Six must-have soft skills for every data scientist
Dec 01, 2020By Team Anaconda
Today, it’s hard to imagine a world without data science. Over the last few decades, it has become ingrained in society. Particularly during the COVID-19 pandemic, data is front and center in headlines every day. That being said, it’s important to remember that data science is still a new field, and one not without its challenges to overcome.
We surveyed more than 2,300 working data scientists, students, and academics in 100+ countries for our annual State of Data Science report, to understand how the data science discipline is maturing within commercial and academic environments. One concerning finding was that 40% of respondents said they “almost never” or “only sometimes” can effectively demonstrate the business impact of data science within their organization.
Without being able to show the impact, data science projects may not ever get off the ground — and those that do run the risk of being deprioritized or canceled. This hurdle often has less to do with technical skills and more to do with soft skills like communication and relationship building.
These six tips will help data scientists, and those who work alongside them, demonstrate the value of their work.
1. Prioritize the right projects
To be able to show business value, you must first identify projects that ladder up to broader business priorities. While a project may be interesting or valuable in another way, if it doesn’t help achieve identified business goals, it is going to be an uphill battle securing stakeholder buy-in and showing meaningful results.
2. Bring stakeholders in early
At the same time you are evaluating projects, you should also be identifying and pulling in relevant stakeholders. Successful implementations require the buy in, feedback, and resources from people in different areas of the business.
Spend as much time understanding your stakeholders and their needs as you do understanding your data — this is a step that many data scientists don’t spend enough time on.
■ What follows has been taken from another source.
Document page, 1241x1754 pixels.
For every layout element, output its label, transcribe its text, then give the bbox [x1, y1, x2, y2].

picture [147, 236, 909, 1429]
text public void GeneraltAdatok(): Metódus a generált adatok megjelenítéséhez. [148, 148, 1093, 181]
Having a thorough understanding of what decisions stakeholders will be making using your data will help you be a better partner.
Folks from IT and product are obvious stakeholders, but data scientists should go a step further by identifying executives with an interest in the project’s success and securing their sponsorship. Executives can help identify and engage other stakeholders, ensure a project is aligned with larger business goals, and remove obstacles.
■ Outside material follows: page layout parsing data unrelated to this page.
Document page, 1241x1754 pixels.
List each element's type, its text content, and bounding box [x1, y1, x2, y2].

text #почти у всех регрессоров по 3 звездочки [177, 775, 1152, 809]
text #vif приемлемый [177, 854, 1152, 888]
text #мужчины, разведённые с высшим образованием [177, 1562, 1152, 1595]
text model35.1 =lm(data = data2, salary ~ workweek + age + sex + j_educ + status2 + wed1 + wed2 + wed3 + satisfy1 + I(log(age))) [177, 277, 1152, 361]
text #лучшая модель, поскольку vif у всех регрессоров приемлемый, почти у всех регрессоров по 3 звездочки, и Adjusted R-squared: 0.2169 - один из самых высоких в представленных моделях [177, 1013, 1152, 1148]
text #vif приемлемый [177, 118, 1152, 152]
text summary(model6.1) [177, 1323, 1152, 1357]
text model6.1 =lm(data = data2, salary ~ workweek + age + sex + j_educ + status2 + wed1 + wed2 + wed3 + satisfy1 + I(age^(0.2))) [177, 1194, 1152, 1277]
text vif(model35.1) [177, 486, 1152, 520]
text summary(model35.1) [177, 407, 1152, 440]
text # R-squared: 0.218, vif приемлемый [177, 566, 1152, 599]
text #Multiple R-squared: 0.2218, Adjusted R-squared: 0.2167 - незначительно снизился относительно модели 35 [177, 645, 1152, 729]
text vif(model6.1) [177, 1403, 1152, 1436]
3. Set clear KPIs and provide regular updates
After aligning on a project’s purpose and scope, the next step is to define how you will measure its success — or failure. There are KPIs that speak to a data science project's progress and inherent success, such as different milestones or metrics like precision, target distribution, etc.
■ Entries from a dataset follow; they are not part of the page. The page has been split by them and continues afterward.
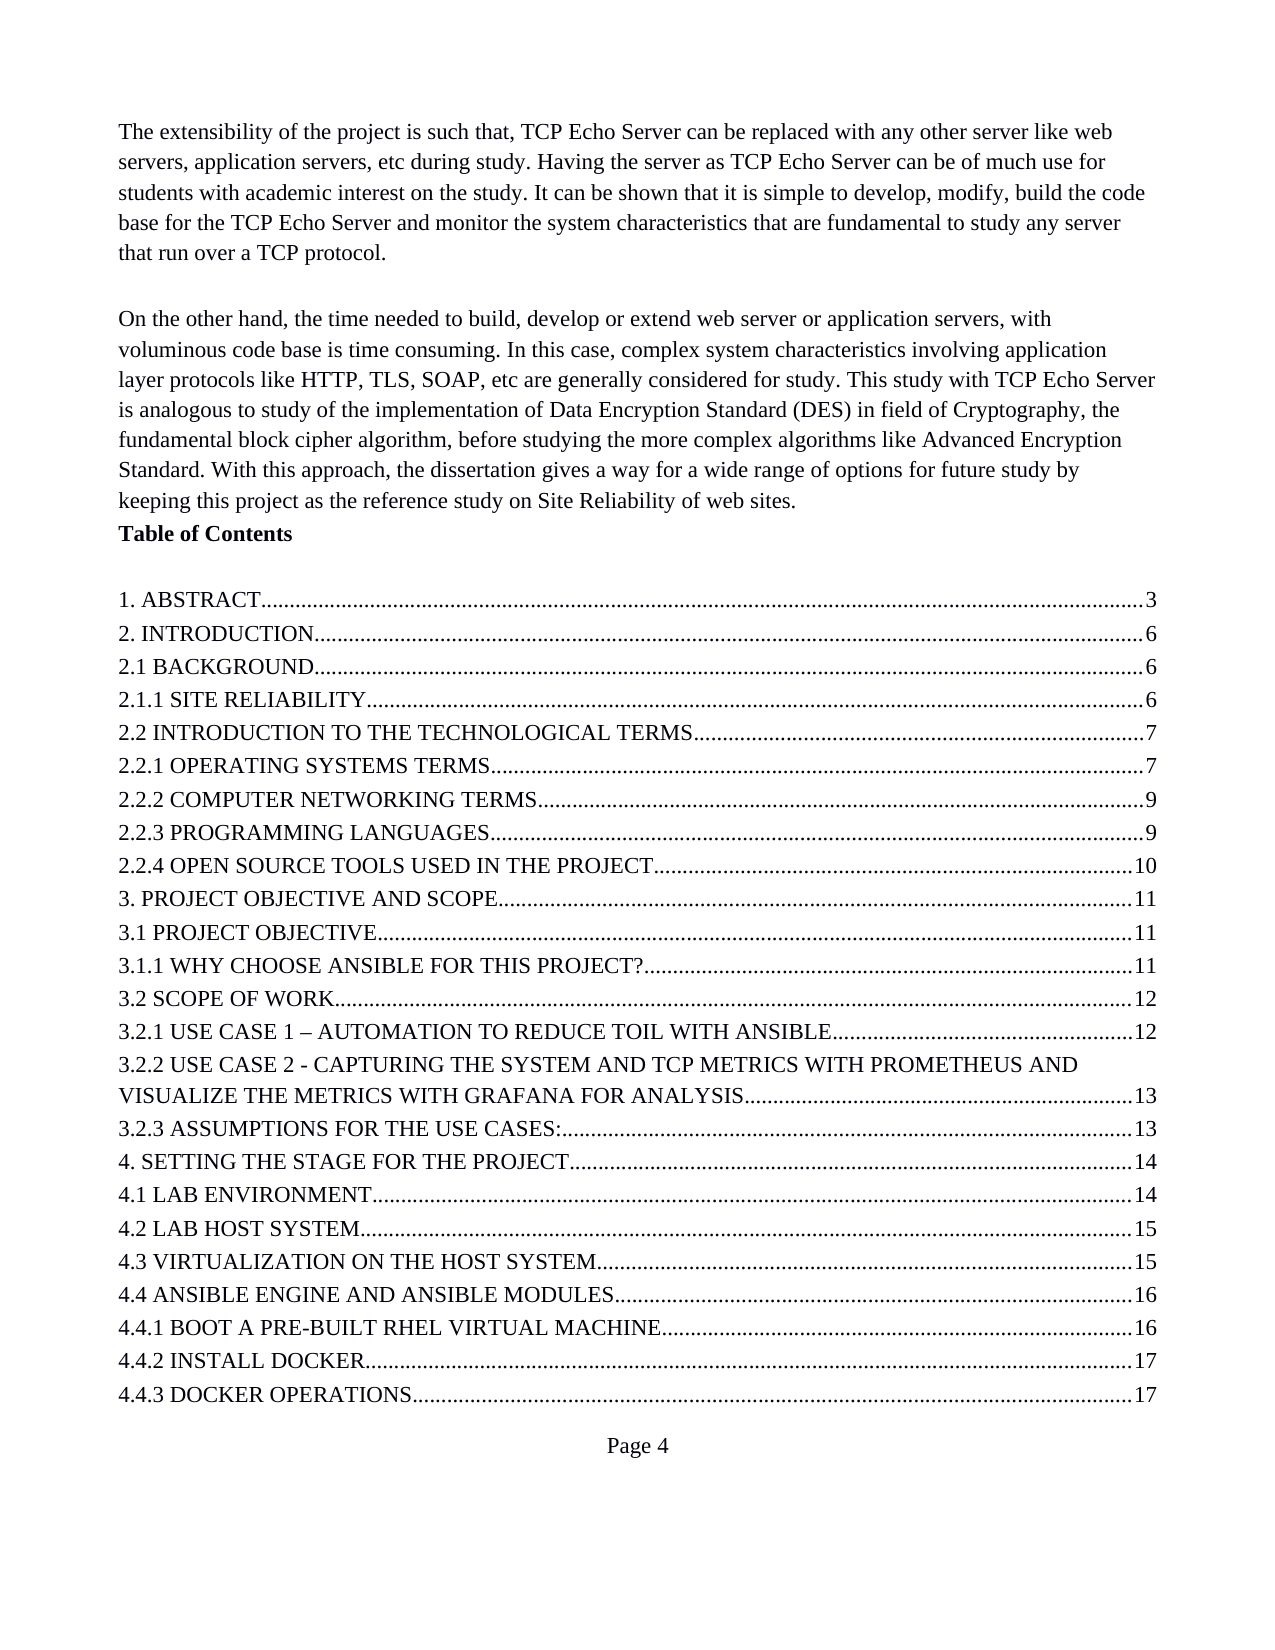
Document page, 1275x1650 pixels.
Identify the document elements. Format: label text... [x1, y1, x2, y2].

text 4.4.2 INSTALL DOCKER 17 [118, 1348, 1157, 1374]
text 1. ABSTRACT 3 [118, 586, 1157, 613]
text The extensibility of the project is such that, TCP Echo Server can be replaced with any other server like web servers, application servers, etc during study. Having the server as TCP Echo Server can be of much use for students with academic interest on the study. It can be shown that it is simple to develop, modify, build the code base for the TCP Echo Server and monitor the system characteristics that are fundamental to study any server that run over a TCP protocol. [118, 118, 1157, 265]
text 4.3 VIRTUALIZATION ON THE HOST SYSTEM 15 [118, 1248, 1157, 1274]
text 4.4.1 BOOT A PRE-BUILT RHEL VIRTUAL MACHINE 16 [118, 1314, 1157, 1341]
text 2.2 INTRODUCTION TO THE TECHNOLOGICAL TERMS 7 [118, 719, 1157, 746]
text 4.4.3 DOCKER OPERATIONS 17 [118, 1381, 1157, 1407]
text Table of Contents [118, 520, 1157, 546]
text 4.2 LAB HOST SYSTEM 15 [118, 1215, 1157, 1241]
text 3.1.1 WHY CHOOSE ANSIBLE FOR THIS PROJECT? 11 [118, 952, 1157, 978]
text 2.1.1 SITE RELIABILITY 6 [118, 686, 1157, 712]
text 3.1 PROJECT OBJECTIVE 11 [118, 919, 1157, 945]
text 3. PROJECT OBJECTIVE AND SCOPE 11 [118, 885, 1157, 912]
text 2.2.3 PROGRAMMING LANGUAGES 9 [118, 819, 1157, 845]
text 2.1 BACKGROUND 6 [118, 653, 1157, 679]
text 2.2.1 OPERATING SYSTEMS TERMS 7 [118, 752, 1157, 779]
text 3.2.3 ASSUMPTIONS FOR THE USE CASES: 13 [118, 1115, 1157, 1141]
text 2.2.2 COMPUTER NETWORKING TERMS 9 [118, 786, 1157, 812]
text 2. INTRODUCTION 6 [118, 619, 1157, 646]
text 4. SETTING THE STAGE FOR THE PROJECT 14 [118, 1148, 1157, 1174]
text 2.2.4 OPEN SOURCE TOOLS USED IN THE PROJECT 10 [118, 852, 1157, 878]
text 4.4 ANSIBLE ENGINE AND ANSIBLE MODULES 16 [118, 1281, 1157, 1307]
text 3.2.1 USE CASE 1 – AUTOMATION TO REDUCE TOIL WITH ANSIBLE 12 [118, 1018, 1157, 1045]
text 3.2.2 USE CASE 2 - CAPTURING THE SYSTEM AND TCP METRICS WITH PROMETHEUS AND VISUALIZE THE METRICS WITH GRAFANA FOR ANALYSIS 13 [118, 1052, 1157, 1108]
text 3.2 SCOPE OF WORK 12 [118, 985, 1157, 1011]
text 4.1 LAB ENVIRONMENT 14 [118, 1181, 1157, 1208]
text On the other hand, the time needed to build, develop or extend web server or application servers, with voluminous code base is time consuming. In this case, complex system characteristics involving application layer protocols like HTTP, TLS, SOAP, etc are generally considered for study. This study with TCP Echo Server is analogous to study of the implementation of Data Encryption Standard (DES) in field of Cryptography, the fundamental block cipher algorithm, before studying the more complex algorithms like Advanced Encryption Standard. With this approach, the dissertation gives a way for a wide range of options for future study by keeping this project as the reference study on Site Reliability of web sites. [118, 305, 1157, 513]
However, it is also critical to tie your project to KPIs that reflect business goals and metrics. This may require translating data science KPIs into language that internal, non-scientific audiences will better understand like cost, revenue, reduced churn, or time saved.
Once you have defined metrics, reporting on progress doesn’t end there. Communicate progress on your goals regularly; even better, create a dashboard or an application that stakeholders can view and manipulate this information themselves.
4. Achieve and communicate quick wins
As a project gets up and running, getting a quick win can be a crucial way to maintain momentum. A quick win means a goal that connects to business priorities that you can define, reach, and achieve within 6-12 weeks. Quick wins keep stakeholders invested and show your organization that you are delivering immediate value.
To do this, access to clean, readily-available data is a necessity; keep that in mind when identifying your possible quick wins.
5. Know your audience
As you may have noticed, clear, frequent communication is critical to showing the impact of your work. In our survey, nearly a quarter of respondents said that the data science/machine learning area of their organization lacked communication skills. Data science teams can often be isolated from the rest of the business and most comfortable using technical language that others may not understand. But data scientists have a responsibility to tailor their communications to their audience: use metrics that your stakeholders care about and language they understand. Use stories, analogies, and effective data visualizations to represent your data.
6. Visualize it
Data visualizations can help you more effectively communicate and show impact, but they can also distract, confuse, or mislead if used incorrectly. Similarly with communication skills, 24% of survey respondents said that their data science team lacked data visualization skills. Moreover, only 49% of the students who took the survey said that they were being taught data visualization in school.
When selecting and using these tools, it is critical to ask what you are trying to achieve through the visualization. Be intentional about how you are communicating the data. Don’t try to force-fit your data to an inappropriate visualization.
With a clear plan, intentional relationship building, and good communication skills, those in the field of data science can better represent themselves, their work, and their business impact. And with increased understanding of data science comes increased investment and trust from the broader organization, crucial elements as the data science discipline gains maturity and prominence.